How unbelievably ironic and SAD. medications prescribed to stop these very things can lead to any of the above. So much for progress. I have fought this illness since I was thirteen, that would be 22 very long years.

and this is where we are?!

but…i’m not back at square one. i’m just on a very familiar road. a road that is very bumpy, curvy and unpredictable. luckily i’m smart enough to know when that road leads me to a cliff, i do whatever is necessary to avoid jumping off.

maybe someday i will not be deemed untreatable. maybe someday my illness will be understood by the people i hold close to my heart. and hopefully someday that road will never lead to a cliff.

 

scary September 5, 2008

Filed under: antipsychotics,big pharma — clementine @ 12:26 pm
Tags: , , , ,

from WebMD:

Seroquel XR, an antipsychotic drug approved to treat schizophrenia and bipolar disorder, may ease generalized anxiety disorder, new research shows.

Seroquel XR (the “XR” stands for “extended-release”) is approved to treat schizophrenia and bipolar disorder. Its maker, the drug company AstraZeneca, is seeking FDA approval for Seroquel XR as a generalized anxiety disorder treatment.

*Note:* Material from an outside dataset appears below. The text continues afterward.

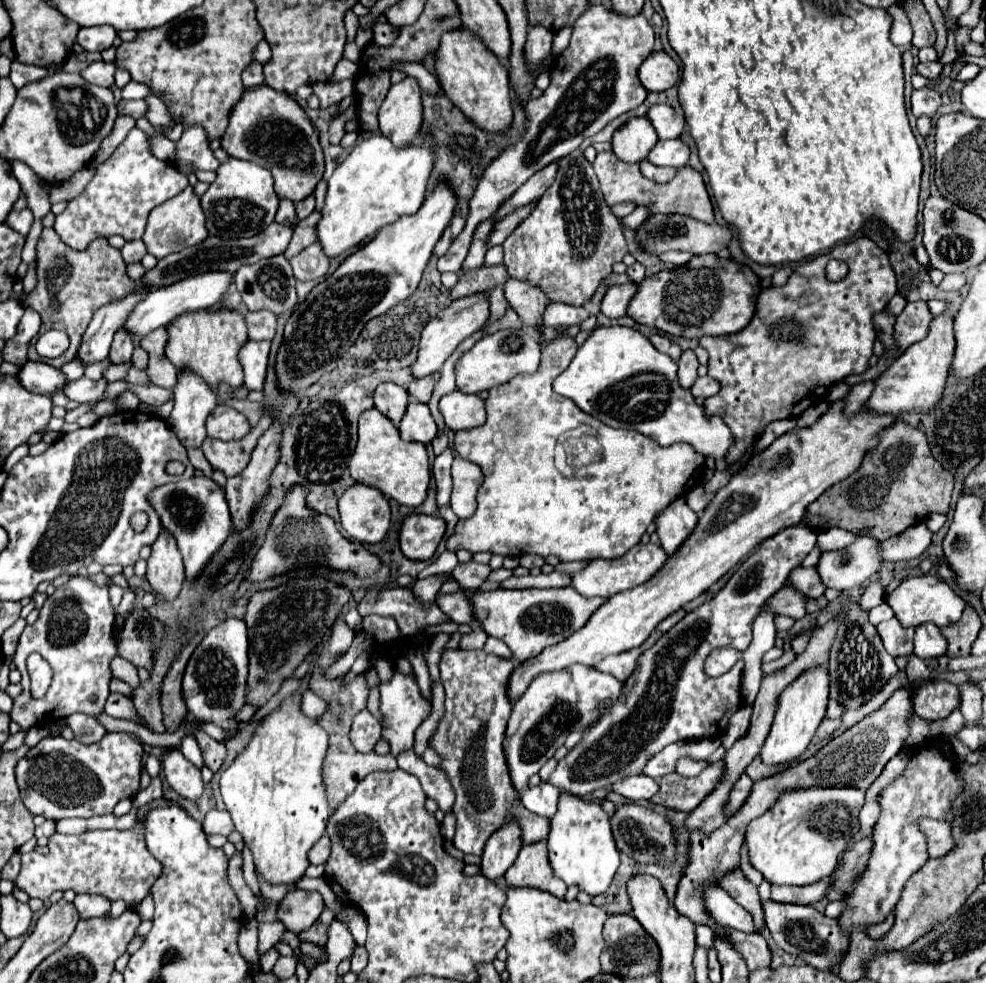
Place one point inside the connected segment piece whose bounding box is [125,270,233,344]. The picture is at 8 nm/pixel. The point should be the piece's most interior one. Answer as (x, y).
(163, 305)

In the new study, 854 generalized anxiety disorder patients were given either Seroquel XR, Lexapro (a prescription drug approved to treat generalized anxiety disorder and depression), or a placebo without knowing which pill they were receiving.

For eight weeks, the patients took their assigned pills daily. During that time, Seroquel XR and Lexapro beat the placebo at reducing anxiety, according to surveys completed by the patients.

Those improvements started on the fourth day of taking Seroquel XR. Lexapro was “also effective, but improvement was not seen by Day 4,” write the researchers. They included Charles Merideth, MD, of the Affiliated Research Institute Inc., a San Diego company that conducts medication studies for drug companies.

The most common side effects reported in the study were dry mouth, sleepiness, sedation, nausea, dizziness, and headache (with all pills). Constipation and insomnia were also on the list for Seroquel XR; fatigue and diarrhea were common side effects in the Lexapro group.